Look through the data for the string "Optional". Copy every line where it is found.

- Data records:

□ □ □ □

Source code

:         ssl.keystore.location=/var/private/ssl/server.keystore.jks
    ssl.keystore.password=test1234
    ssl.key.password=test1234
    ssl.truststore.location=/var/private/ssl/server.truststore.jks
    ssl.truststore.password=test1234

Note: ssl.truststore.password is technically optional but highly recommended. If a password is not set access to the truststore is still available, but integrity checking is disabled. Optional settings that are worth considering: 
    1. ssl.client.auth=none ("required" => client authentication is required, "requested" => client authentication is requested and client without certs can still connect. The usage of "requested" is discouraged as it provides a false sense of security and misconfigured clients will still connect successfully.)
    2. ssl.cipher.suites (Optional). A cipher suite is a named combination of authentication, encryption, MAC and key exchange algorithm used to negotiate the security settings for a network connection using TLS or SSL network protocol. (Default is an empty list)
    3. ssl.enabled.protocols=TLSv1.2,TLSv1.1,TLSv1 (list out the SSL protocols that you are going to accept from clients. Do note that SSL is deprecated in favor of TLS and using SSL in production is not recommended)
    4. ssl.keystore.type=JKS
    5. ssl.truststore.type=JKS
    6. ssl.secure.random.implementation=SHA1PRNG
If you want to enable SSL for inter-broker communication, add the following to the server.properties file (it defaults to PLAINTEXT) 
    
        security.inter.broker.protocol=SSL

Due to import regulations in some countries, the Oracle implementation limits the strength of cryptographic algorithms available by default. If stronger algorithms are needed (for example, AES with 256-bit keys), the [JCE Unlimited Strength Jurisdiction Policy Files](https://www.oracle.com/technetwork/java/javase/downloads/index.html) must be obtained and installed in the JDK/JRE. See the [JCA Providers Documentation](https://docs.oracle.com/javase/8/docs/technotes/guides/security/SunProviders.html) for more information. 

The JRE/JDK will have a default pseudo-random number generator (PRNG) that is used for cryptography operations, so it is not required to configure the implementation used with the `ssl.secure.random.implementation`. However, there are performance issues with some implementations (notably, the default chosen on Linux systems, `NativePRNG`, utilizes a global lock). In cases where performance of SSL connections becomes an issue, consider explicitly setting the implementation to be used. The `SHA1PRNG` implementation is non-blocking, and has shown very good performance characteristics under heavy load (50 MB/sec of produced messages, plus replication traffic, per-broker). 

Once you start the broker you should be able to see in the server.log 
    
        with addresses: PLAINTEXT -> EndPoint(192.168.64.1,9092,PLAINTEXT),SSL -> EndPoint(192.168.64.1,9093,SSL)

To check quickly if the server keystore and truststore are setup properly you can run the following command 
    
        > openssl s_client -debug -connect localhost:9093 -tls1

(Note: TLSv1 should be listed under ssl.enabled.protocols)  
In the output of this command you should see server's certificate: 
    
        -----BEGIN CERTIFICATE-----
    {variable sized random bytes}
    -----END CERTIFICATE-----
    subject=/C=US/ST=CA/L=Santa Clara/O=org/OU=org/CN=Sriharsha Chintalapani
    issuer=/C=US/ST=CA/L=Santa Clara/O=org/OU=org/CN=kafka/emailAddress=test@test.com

□ □ □ □

- Finished exercise:
Note: ssl.truststore.password is technically optional but highly recommended. If a password is not set access to the truststore is still available, but integrity checking is disabled. Optional settings that are worth considering: 
    2. ssl.cipher.suites (Optional). A cipher suite is a named combination of authentication, encryption, MAC and key exchange algorithm used to negotiate the security settings for a network connection using TLS or SSL network protocol. (Default is an empty list)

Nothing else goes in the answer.